Below are records. Copy every line with "INFO" in it.

(Saved data entries)
————
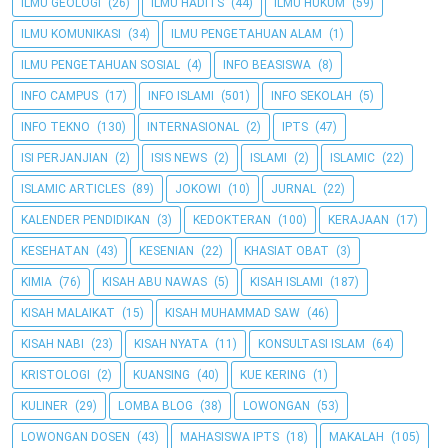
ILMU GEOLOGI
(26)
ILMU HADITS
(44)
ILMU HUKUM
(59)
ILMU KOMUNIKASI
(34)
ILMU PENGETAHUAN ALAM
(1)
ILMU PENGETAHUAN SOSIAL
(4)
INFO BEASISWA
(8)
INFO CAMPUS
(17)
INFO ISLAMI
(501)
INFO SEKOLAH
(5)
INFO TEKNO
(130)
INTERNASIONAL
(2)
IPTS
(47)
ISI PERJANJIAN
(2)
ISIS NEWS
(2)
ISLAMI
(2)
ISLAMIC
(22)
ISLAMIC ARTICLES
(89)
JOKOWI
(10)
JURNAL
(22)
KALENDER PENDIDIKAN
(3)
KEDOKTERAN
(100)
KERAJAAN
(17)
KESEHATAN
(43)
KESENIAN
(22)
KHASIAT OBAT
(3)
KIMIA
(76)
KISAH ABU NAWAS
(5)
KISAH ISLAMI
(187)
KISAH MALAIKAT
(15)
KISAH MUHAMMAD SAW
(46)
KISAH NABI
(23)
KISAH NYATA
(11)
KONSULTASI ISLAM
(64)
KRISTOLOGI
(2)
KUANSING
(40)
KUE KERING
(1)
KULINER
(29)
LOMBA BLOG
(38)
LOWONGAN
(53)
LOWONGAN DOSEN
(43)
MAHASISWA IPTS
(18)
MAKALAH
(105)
————
• **Solution below**
INFO BEASISWA
INFO CAMPUS
INFO ISLAMI
INFO SEKOLAH
INFO TEKNO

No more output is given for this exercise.